Le ministre de la santé Xavier Bertrand a lancé le 17 février une large concertation destinée à refondre le système français du médicament, suite aux lacunes du système actuel répertoriées par l'Igas. Alors que les consultations commencent, la revue Prescrire, totalement indépendante de l'industrie pharmaceutique, publie 57 recommandations tirées de 30 années d'observation et d'analyse du système.
"Redresser le cap de la politique du médicament"
L'affaire Mediator ® a mis en évidence des carences criantes du système actuel du médicament, en particulier en termes d'influence de l'industrie pharmaceutique sur des décisions censées n'être guidées que par la science et l'observation clinique.
Afin d'éviter la survenue d'une nouvelle affaire de ce type et de "redresser le cap de la politique du médicament" en France la revue Prescrire, qui avait dès 1997 dénoncé l'inutilité de ce médicament et émis des doutes sur sa toxicité, demande la mise en oeuvre de préconisations issues de nombreuses recommandations antérieures.
Une publication à confronter aux propositions des Assises du médicament
Ces préconisations sont rendues publiques sur le site de Prescrire afin de "donner à tous l'occasion de s'approprier les termes du débat et de pouvoir juger les propositions à venir des Assises du médicament".
En effet, les organisateurs de ces Assises refusent que les séances des différents groupes de travail soient filmées, interdisant aussi aux experts présents d'enregistrer tout ou partie des débats.

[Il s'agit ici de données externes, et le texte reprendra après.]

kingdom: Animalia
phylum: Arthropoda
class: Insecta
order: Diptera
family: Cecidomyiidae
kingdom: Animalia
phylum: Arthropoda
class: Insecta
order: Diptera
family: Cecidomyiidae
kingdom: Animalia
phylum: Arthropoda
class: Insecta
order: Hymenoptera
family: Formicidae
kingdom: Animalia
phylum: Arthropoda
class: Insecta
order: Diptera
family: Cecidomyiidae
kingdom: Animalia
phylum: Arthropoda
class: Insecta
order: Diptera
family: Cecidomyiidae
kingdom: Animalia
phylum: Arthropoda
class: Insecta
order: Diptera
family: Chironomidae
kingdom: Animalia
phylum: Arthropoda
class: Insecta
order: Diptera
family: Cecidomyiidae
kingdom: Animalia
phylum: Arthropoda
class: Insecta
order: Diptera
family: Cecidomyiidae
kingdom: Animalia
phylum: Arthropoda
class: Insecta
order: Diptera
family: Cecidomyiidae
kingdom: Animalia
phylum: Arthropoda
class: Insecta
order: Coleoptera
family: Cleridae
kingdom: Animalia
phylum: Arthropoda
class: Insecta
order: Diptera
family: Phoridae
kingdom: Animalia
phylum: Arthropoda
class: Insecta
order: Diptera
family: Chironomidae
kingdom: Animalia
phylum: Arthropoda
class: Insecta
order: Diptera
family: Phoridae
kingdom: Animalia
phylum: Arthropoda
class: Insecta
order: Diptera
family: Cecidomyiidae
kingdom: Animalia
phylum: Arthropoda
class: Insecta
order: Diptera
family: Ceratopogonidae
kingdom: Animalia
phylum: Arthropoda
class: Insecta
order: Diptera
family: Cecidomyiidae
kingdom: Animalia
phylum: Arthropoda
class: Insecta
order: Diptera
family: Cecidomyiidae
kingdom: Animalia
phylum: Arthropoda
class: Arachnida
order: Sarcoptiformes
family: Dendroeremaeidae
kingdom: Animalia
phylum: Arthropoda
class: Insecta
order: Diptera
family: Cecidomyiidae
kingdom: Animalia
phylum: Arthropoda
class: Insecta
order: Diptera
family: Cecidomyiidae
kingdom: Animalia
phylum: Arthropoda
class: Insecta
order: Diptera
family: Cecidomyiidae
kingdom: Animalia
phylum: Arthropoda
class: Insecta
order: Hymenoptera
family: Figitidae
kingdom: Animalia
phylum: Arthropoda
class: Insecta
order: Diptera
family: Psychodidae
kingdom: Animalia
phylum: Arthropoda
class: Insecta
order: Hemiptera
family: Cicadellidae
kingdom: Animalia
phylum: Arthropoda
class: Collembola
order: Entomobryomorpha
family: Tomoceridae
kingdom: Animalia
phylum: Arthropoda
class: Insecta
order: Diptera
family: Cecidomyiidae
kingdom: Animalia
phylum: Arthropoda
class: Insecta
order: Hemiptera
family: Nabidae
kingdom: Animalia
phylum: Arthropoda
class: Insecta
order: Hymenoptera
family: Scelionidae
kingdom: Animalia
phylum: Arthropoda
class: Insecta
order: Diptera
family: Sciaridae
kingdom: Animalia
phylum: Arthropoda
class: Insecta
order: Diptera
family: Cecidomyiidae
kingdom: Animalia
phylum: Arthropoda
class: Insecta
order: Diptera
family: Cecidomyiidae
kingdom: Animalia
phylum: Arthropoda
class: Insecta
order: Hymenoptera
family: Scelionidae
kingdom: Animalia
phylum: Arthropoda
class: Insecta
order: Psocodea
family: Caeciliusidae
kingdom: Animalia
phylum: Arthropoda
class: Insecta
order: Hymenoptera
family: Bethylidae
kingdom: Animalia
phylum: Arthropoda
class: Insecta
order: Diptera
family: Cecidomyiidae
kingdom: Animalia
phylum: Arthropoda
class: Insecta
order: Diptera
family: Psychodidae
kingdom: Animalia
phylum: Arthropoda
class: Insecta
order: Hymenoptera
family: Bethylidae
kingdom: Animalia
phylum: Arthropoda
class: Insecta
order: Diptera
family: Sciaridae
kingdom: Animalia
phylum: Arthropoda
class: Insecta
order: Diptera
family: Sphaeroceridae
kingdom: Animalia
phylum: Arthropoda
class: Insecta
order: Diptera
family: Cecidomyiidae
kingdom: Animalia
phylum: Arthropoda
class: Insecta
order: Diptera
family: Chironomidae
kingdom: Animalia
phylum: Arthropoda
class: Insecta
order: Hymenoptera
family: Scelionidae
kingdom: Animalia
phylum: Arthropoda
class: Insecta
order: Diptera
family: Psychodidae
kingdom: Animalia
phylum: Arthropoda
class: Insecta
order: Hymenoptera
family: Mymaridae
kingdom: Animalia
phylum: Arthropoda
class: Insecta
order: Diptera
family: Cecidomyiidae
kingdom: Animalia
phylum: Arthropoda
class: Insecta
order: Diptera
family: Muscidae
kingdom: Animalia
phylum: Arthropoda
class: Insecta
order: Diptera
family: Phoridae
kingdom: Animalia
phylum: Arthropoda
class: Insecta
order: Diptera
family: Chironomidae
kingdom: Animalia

Et ce malgré les demandes écrites de Prescrire, du Formindep (collectif de professionnels de santé pour une formation et une information médicales indépendantes de tout autre intérêt que celui de la santé des personnes, qui a lancé un appel aux dons pour permettre la participation du Formindep aux débats des Assises) ou encore de Dominique Dupagne, médecin webmaster du site Atoute.org et adhérent du Formindep.
Cette interdiction, étonnante dans ce contexte d'exigence de transparence devant la société française, est probablement une des raisons ayant poussé Prescrire à rendre publiques ses recommandations avant l'émission de propositions par les organisateurs et rapporteurs des Assises du médicament.
Améliorer la qualité du circuit du médicament
Prescrire suggère de mettre en place des critères de mise sur le marché plus exigeants, avec en particulier des décisions appuyées sur des essais cliniques comparant la nouvelle molécule au médicament de référence, et non à un placebo ou à un produit mineur.
L'expertise des agences sanitaires comme l'Afssaps devrait aussi être renforcée, avec une transparence complète sur tous leurs travaux, éventuels conflits d'intérêt, débats et décisions.
Prescrire souhaite également que la pharmacovigilance soit réformée, avec une implication des patients, une information régulière des professionnels de santé, une accélération des prises de décision en cas de rapport bénéfices-risques défavorables. Prescrire réaffirme que "le doute doit bénéficier au patient et non au médicament", ce qui semble en effet la moindre des choses...
Réformer la formation des professionnels de santé et la visite médicale
La formation initiale (faculté de médecine) devrait être "libre de l'influence des firmes" : apprendre aux futurs médecins les noms des molécules et non les noms de marque pour les médicaments, développer l'enseignement de la pharmacologie, l'indépendance et la transparence des enseignants, ne pas accepter la promotion (visite médicale par exemple) à la faculté et dans les centres hospitalo-universitaires font partie des propositions de Prescrire.
Du côté de la formation médicale continue, la revue préconise de la rendre vraiment obligatoire, "sur financement public". Quant aux visiteurs médicaux, elle suggère d'en former un réseau "indépendant des firmes, chargés notamment de la diffusion d'informations de référence auprès des soignants".
Mieux informer le grand public
Prescrire propose de "multiplier les campagnes publiques d'information de qualité à destination du grand public pour un bon usage du médicament" et de développer l'enseignement scolaire sur la santé, toujours de manière indépendante de l'industrie pharmaceutique bien sûr.
Elle souhaite aussi la mise en place d'une base publique, exhaustive et gratuite d'information sur les médicaments commercialisés.
Enfin, Prescrire veut que les associations de patients rendent publiques leurs sources de financement, ce qui n'est que partiellement fait depuis 2009.